Page images and extracted text

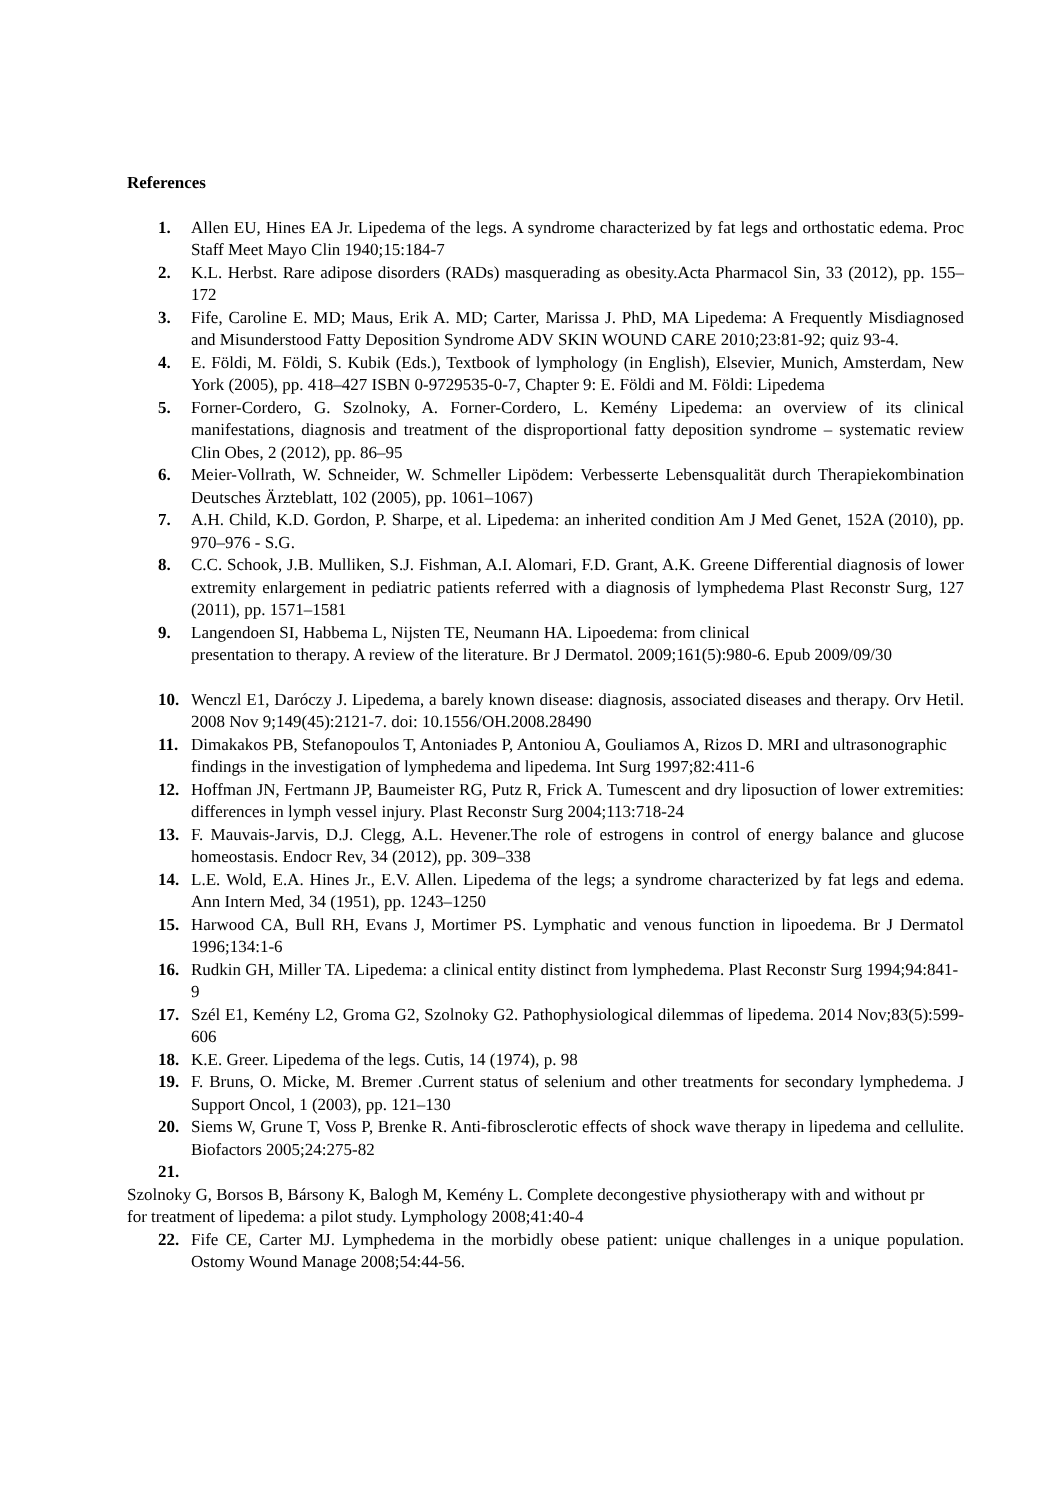References
1. Allen EU, Hines EA Jr. Lipedema of the legs. A syndrome characterized by fat legs and orthostatic edema. Proc Staff Meet Mayo Clin 1940;15:184-7
2. K.L. Herbst. Rare adipose disorders (RADs) masquerading as obesity.Acta Pharmacol Sin, 33 (2012), pp. 155–172
3. Fife, Caroline E. MD; Maus, Erik A. MD; Carter, Marissa J. PhD, MA Lipedema: A Frequently Misdiagnosed and Misunderstood Fatty Deposition Syndrome ADV SKIN WOUND CARE 2010;23:81-92; quiz 93-4.
4. E. Földi, M. Földi, S. Kubik (Eds.), Textbook of lymphology (in English), Elsevier, Munich, Amsterdam, New York (2005), pp. 418–427 ISBN 0-9729535-0-7, Chapter 9: E. Földi and M. Földi: Lipedema
5. Forner-Cordero, G. Szolnoky, A. Forner-Cordero, L. Kemény Lipedema: an overview of its clinical manifestations, diagnosis and treatment of the disproportional fatty deposition syndrome – systematic review Clin Obes, 2 (2012), pp. 86–95
6. Meier-Vollrath, W. Schneider, W. Schmeller Lipödem: Verbesserte Lebensqualität durch Therapiekombination Deutsches Ärzteblatt, 102 (2005), pp. 1061–1067)
7. A.H. Child, K.D. Gordon, P. Sharpe, et al. Lipedema: an inherited condition Am J Med Genet, 152A (2010), pp. 970–976 - S.G.
8. C.C. Schook, J.B. Mulliken, S.J. Fishman, A.I. Alomari, F.D. Grant, A.K. Greene Differential diagnosis of lower extremity enlargement in pediatric patients referred with a diagnosis of lymphedema Plast Reconstr Surg, 127 (2011), pp. 1571–1581
9. Langendoen SI, Habbema L, Nijsten TE, Neumann HA. Lipoedema: from clinical
presentation to therapy. A review of the literature. Br J Dermatol. 2009;161(5):980-6. Epub 2009/09/30
10. Wenczl E1, Daróczy J. Lipedema, a barely known disease: diagnosis, associated diseases and therapy. Orv Hetil. 2008 Nov 9;149(45):2121-7. doi: 10.1556/OH.2008.28490
11. Dimakakos PB, Stefanopoulos T, Antoniades P, Antoniou A, Gouliamos A, Rizos D. MRI and ultrasonographic findings in the investigation of lymphedema and lipedema. Int Surg 1997;82:411-6
12. Hoffman JN, Fertmann JP, Baumeister RG, Putz R, Frick A. Tumescent and dry liposuction of lower extremities: differences in lymph vessel injury. Plast Reconstr Surg 2004;113:718-24
13. F. Mauvais-Jarvis, D.J. Clegg, A.L. Hevener.The role of estrogens in control of energy balance and glucose homeostasis. Endocr Rev, 34 (2012), pp. 309–338
14. L.E. Wold, E.A. Hines Jr., E.V. Allen. Lipedema of the legs; a syndrome characterized by fat legs and edema. Ann Intern Med, 34 (1951), pp. 1243–1250
15. Harwood CA, Bull RH, Evans J, Mortimer PS. Lymphatic and venous function in lipoedema. Br J Dermatol 1996;134:1-6
16. Rudkin GH, Miller TA. Lipedema: a clinical entity distinct from lymphedema. Plast Reconstr Surg 1994;94:841-9
17. Szél E1, Kemény L2, Groma G2, Szolnoky G2. Pathophysiological dilemmas of lipedema. 2014 Nov;83(5):599-606
18. K.E. Greer. Lipedema of the legs. Cutis, 14 (1974), p. 98
19. F. Bruns, O. Micke, M. Bremer .Current status of selenium and other treatments for secondary lymphedema. J Support Oncol, 1 (2003), pp. 121–130
20. Siems W, Grune T, Voss P, Brenke R. Anti-fibrosclerotic effects of shock wave therapy in lipedema and cellulite. Biofactors 2005;24:275-82
21.
Szolnoky G, Borsos B, Bársony K, Balogh M, Kemény L. Complete decongestive physiotherapy with and without pr
for treatment of lipedema: a pilot study. Lymphology 2008;41:40-4
22. Fife CE, Carter MJ. Lymphedema in the morbidly obese patient: unique challenges in a unique population. Ostomy Wound Manage 2008;54:44-56.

§ **DESCRIPTION OF THE TASK**
From the entries above, restate word for word the lines from the line containing "6. Meier-Vollrath, W." to the line containing "Szolnoky G, Borsos", both ends included, and nothing more.

§ **EXERCISE RESULT**
6. Meier-Vollrath, W. Schneider, W. Schmeller Lipödem: Verbesserte Lebensqualität durch Therapiekombination Deutsches Ärzteblatt, 102 (2005), pp. 1061–1067)
7. A.H. Child, K.D. Gordon, P. Sharpe, et al. Lipedema: an inherited condition Am J Med Genet, 152A (2010), pp. 970–976 - S.G.
8. C.C. Schook, J.B. Mulliken, S.J. Fishman, A.I. Alomari, F.D. Grant, A.K. Greene Differential diagnosis of lower extremity enlargement in pediatric patients referred with a diagnosis of lymphedema Plast Reconstr Surg, 127 (2011), pp. 1571–1581
9. Langendoen SI, Habbema L, Nijsten TE, Neumann HA. Lipoedema: from clinical
presentation to therapy. A review of the literature. Br J Dermatol. 2009;161(5):980-6. Epub 2009/09/30
10. Wenczl E1, Daróczy J. Lipedema, a barely known disease: diagnosis, associated diseases and therapy. Orv Hetil. 2008 Nov 9;149(45):2121-7. doi: 10.1556/OH.2008.28490
11. Dimakakos PB, Stefanopoulos T, Antoniades P, Antoniou A, Gouliamos A, Rizos D. MRI and ultrasonographic findings in the investigation of lymphedema and lipedema. Int Surg 1997;82:411-6
12. Hoffman JN, Fertmann JP, Baumeister RG, Putz R, Frick A. Tumescent and dry liposuction of lower extremities: differences in lymph vessel injury. Plast Reconstr Surg 2004;113:718-24
13. F. Mauvais-Jarvis, D.J. Clegg, A.L. Hevener.The role of estrogens in control of energy balance and glucose homeostasis. Endocr Rev, 34 (2012), pp. 309–338
14. L.E. Wold, E.A. Hines Jr., E.V. Allen. Lipedema of the legs; a syndrome characterized by fat legs and edema. Ann Intern Med, 34 (1951), pp. 1243–1250
15. Harwood CA, Bull RH, Evans J, Mortimer PS. Lymphatic and venous function in lipoedema. Br J Dermatol 1996;134:1-6
16. Rudkin GH, Miller TA. Lipedema: a clinical entity distinct from lymphedema. Plast Reconstr Surg 1994;94:841-9
17. Szél E1, Kemény L2, Groma G2, Szolnoky G2. Pathophysiological dilemmas of lipedema. 2014 Nov;83(5):599-606
18. K.E. Greer. Lipedema of the legs. Cutis, 14 (1974), p. 98
19. F. Bruns, O. Micke, M. Bremer .Current status of selenium and other treatments for secondary lymphedema. J Support Oncol, 1 (2003), pp. 121–130
20. Siems W, Grune T, Voss P, Brenke R. Anti-fibrosclerotic effects of shock wave therapy in lipedema and cellulite. Biofactors 2005;24:275-82
21.
Szolnoky G, Borsos B, Bársony K, Balogh M, Kemény L. Complete decongestive physiotherapy with and without pr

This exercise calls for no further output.